After we performed a cybersecurity audit for a company many years ago, the President and CEO assigned the recommendations to their IT consulting firm. What is different about this lead executive is that he gently applies firm pressure on their IT consultants to complete the recommended improvements. He’s kind and respectful to his consulting company, communicates expectations, asks many questions, and involves himself in cybersecurity decisions.
I admire seeing how he communicates, and I’ve asked his secret. He tells me he focuses on his responsibility to protect his workers’ and customers’ sensitive information. Everything else falls into place.
If the consultants need to charge money to implement changes, he asks us if we feel the price is fair and then decides. He makes sure his consultants know he’s holding them accountable by bringing us back every year to audit the systems and provide new recommendations.

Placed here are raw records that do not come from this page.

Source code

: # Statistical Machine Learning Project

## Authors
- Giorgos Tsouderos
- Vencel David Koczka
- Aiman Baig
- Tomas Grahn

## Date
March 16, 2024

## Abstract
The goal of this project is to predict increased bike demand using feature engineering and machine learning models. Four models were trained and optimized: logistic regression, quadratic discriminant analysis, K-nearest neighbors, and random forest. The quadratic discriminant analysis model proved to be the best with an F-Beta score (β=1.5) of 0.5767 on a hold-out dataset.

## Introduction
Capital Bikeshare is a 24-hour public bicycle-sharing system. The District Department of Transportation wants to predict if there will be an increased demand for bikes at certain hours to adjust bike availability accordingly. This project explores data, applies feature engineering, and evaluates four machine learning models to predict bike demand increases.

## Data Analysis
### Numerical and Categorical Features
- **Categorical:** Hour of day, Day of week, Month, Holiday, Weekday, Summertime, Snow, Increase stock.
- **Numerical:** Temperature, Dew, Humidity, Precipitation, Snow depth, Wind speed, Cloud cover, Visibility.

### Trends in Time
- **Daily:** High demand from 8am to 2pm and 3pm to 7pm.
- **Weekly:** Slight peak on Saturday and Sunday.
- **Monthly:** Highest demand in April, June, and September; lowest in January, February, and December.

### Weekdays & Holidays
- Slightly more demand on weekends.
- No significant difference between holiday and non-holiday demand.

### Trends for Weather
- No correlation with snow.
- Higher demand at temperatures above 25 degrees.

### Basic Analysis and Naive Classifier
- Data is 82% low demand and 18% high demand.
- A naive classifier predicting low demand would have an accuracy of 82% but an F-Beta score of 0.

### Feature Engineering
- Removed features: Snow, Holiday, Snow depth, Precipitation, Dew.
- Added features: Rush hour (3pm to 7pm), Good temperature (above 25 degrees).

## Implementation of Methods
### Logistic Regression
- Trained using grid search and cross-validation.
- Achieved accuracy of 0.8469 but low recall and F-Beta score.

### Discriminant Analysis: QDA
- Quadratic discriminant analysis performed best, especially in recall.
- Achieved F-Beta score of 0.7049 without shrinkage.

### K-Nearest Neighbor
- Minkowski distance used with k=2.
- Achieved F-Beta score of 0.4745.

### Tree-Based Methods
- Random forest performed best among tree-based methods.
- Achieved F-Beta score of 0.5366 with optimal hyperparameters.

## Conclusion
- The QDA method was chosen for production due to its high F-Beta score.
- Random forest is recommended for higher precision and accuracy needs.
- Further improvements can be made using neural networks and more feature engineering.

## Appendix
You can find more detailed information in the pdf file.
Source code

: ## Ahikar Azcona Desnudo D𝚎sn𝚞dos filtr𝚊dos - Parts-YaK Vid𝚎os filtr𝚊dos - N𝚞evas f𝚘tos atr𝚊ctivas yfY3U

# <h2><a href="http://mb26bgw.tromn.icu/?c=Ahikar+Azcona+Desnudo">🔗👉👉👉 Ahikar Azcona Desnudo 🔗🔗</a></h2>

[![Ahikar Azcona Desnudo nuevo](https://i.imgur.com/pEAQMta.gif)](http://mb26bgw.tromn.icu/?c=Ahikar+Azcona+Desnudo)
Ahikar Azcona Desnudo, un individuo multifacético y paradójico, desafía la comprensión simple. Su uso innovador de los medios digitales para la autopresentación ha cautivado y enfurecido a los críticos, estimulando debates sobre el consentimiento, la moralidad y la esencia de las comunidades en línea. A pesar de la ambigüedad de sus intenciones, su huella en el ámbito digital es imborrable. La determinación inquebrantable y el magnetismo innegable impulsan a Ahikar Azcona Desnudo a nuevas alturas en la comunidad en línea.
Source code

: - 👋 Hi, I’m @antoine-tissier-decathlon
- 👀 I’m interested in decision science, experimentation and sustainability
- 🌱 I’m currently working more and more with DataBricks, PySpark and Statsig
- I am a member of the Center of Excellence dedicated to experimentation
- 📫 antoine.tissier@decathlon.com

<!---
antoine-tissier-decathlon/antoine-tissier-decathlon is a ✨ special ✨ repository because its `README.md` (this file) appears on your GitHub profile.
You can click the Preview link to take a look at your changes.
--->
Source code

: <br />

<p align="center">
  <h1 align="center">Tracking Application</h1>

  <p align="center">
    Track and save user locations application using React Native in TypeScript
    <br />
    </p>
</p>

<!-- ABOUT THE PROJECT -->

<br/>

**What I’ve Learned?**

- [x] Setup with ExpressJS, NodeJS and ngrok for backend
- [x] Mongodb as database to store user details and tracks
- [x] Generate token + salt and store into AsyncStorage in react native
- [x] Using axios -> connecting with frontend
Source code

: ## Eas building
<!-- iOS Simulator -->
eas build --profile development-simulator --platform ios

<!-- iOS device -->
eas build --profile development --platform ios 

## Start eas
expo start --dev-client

The outsourced computer consulting company was never upset and eagerly followed the executive’s directives. The IT firm has great respect for the executive because of his bold leadership. I admire the proficiency of his IT consulting firm in meeting requirements, even when they are surprised a customer has higher expectations than most of their other customers.

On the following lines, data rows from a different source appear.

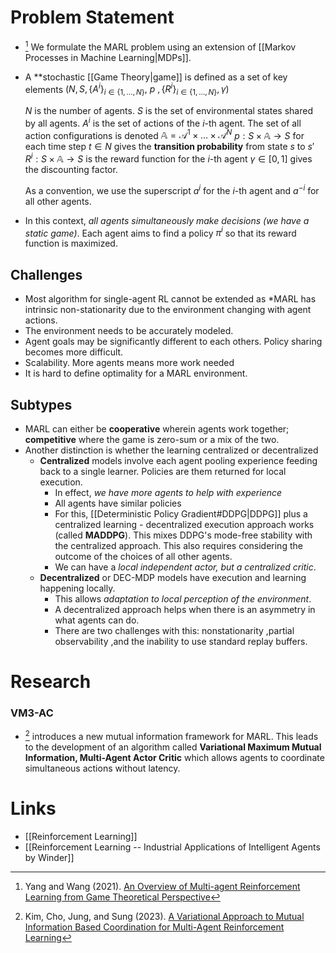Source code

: # Problem Statement 
* [^Yang_2021] We formulate the MARL problem using an extension of [[Markov Processes in Machine Learning|MDPs]]. 
* A **stochastic [[Game Theory|game]] is defined as a set of key elements $(N, S, \{A^i\}_{i\in \{1,\dots, N\}}, \  p \ , \{R^i\}_{i\in \{1,\dots, N\}}, \gamma)$
  
  $N$ is the number of agents. 
  $S$ is the set of environmental states shared by all agents. 
  $A^i$ is the set of actions of the $i$-th agent. The set of all action configurations is denoted $\mathbb{A}=\mathcal{A}^1\times\dots\times \mathcal{A}^N$ 
  $p:S\times\mathbb{A}\to S$ for each time step $t\in N$ gives the **transition probability** from state $s$ to $s'$
  $R^i: S\times \mathbb{A} \to S$ is the reward function for the $i$-th agent
  $\gamma\in [0,1]$ gives the discounting factor. 
  
  As a convention, we use the superscript $a^i$ for the $i$-th agent and $a^{-i}$ for all other agents. 

* In this context, *all agents simultaneously make decisions (we have a static game)*. Each agent aims to find a policy $\pi^i$ so that its reward function is maximized. 

## Challenges 
* Most algorithm for single-agent RL cannot be extended as *MARL has intrinsic non-stationarity due to the environment changing with agent actions.
* The environment needs to be accurately modeled.
* Agent goals may be significantly different to each others. Policy sharing becomes more difficult. 
* Scalability. More agents means more work needed
* It is hard to define optimality for a MARL environment. 

## Subtypes
* MARL can either be **cooperative** wherein agents work together; **competitive** where the game is zero-sum or a mix of the two. 
* Another distinction is whether the learning centralized or decentralized
	* **Centralized** models involve each agent pooling experience feeding back to a single learner. Policies are them returned for local execution. 
		* In effect, *we have more agents to help with experience* 
		* All agents have similar policies 
		* For this, [[Deterministic Policy Gradient#DDPG|DDPG]] plus a centralized learning - decentralized execution approach works (called **MADDPG**). This mixes DDPG's mode-free stability with the centralized approach. This also requires considering the outcome of the choices of all other agents. 
		* We can have a *local independent actor, but a centralized critic*. 
	* **Decentralized** or DEC-MDP models have execution and learning happening locally. 
		* This allows *adaptation to local perception of the environment*. 
		* A decentralized approach helps when there is an asymmetry in what agents can do. 
		* There are two challenges with this: nonstationarity ,partial observability ,and the inability to use standard replay buffers. 
# Research 
### VM3-AC
* [^Kim_2023] introduces a new mutual information framework for MARL. This leads to the development of an algorithm called **Variational Maximum Mutual Information, Multi-Agent Actor Critic** which allows agents to coordinate simultaneous actions without latency. 

[^Yang_2021]: Yang and Wang (2021). [An Overview of Multi-agent Reinforcement Learning from Game Theoretical Perspective](https://arxiv.org/pdf/2011.00583.pdf)

[^Kim_2023]: Kim, Cho, Jung, and Sung (2023). [A Variational Approach to Mutual Information Based Coordination for Multi-Agent Reinforcement Learning](https://arxiv.org/pdf/2303.00451.pdf)

# Links 
* [[Reinforcement Learning]]
* [[Reinforcement Learning -- Industrial Applications of Intelligent Agents by Winder]] 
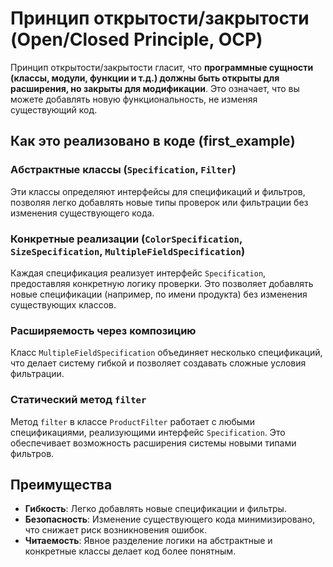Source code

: # Принцип открытости/закрытости (Open/Closed Principle, OCP)

Принцип открытости/закрытости гласит, что **программные сущности (классы, модули, функции и т.д.) должны быть открыты для расширения, но закрыты для модификации**. Это означает, что вы можете добавлять новую функциональность, не изменяя существующий код.

## Как это реализовано в коде (first_example)

### Абстрактные классы (`Specification`, `Filter`)

Эти классы определяют интерфейсы для спецификаций и фильтров, позволяя легко добавлять новые типы проверок или фильтрации без изменения существующего кода.

### Конкретные реализации (`ColorSpecification`, `SizeSpecification`, `MultipleFieldSpecification`)

Каждая спецификация реализует интерфейс `Specification`, предоставляя конкретную логику проверки. Это позволяет добавлять новые спецификации (например, по имени продукта) без изменения существующих классов.

### Расширяемость через композицию

Класс `MultipleFieldSpecification` объединяет несколько спецификаций, что делает систему гибкой и позволяет создавать сложные условия фильтрации.

### Статический метод `filter`

Метод `filter` в классе `ProductFilter` работает с любыми спецификациями, реализующими интерфейс `Specification`. Это обеспечивает возможность расширения системы новыми типами фильтров.

## Преимущества

- **Гибкость**: Легко добавлять новые спецификации и фильтры.
- **Безопасность**: Изменение существующего кода минимизировано, что снижает риск возникновения ошибок.
- **Читаемость**: Явное разделение логики на абстрактные и конкретные классы делает код более понятным.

Fast forward many years: This company is, and continues to be, one of the most secure customers we have. The leader’s no-nonsense approach to cybersecurity works best. Thieves might have stolen the air conditioning compressor units from outside their buildings, but no hackers have broken into their network!
If you outsource IT, your consultant company respects that you make the decisions. They’ll welcome audit recommendations and your directives if you’re willing to pay a fair fee. Their goal is to keep you happy, not the other way around.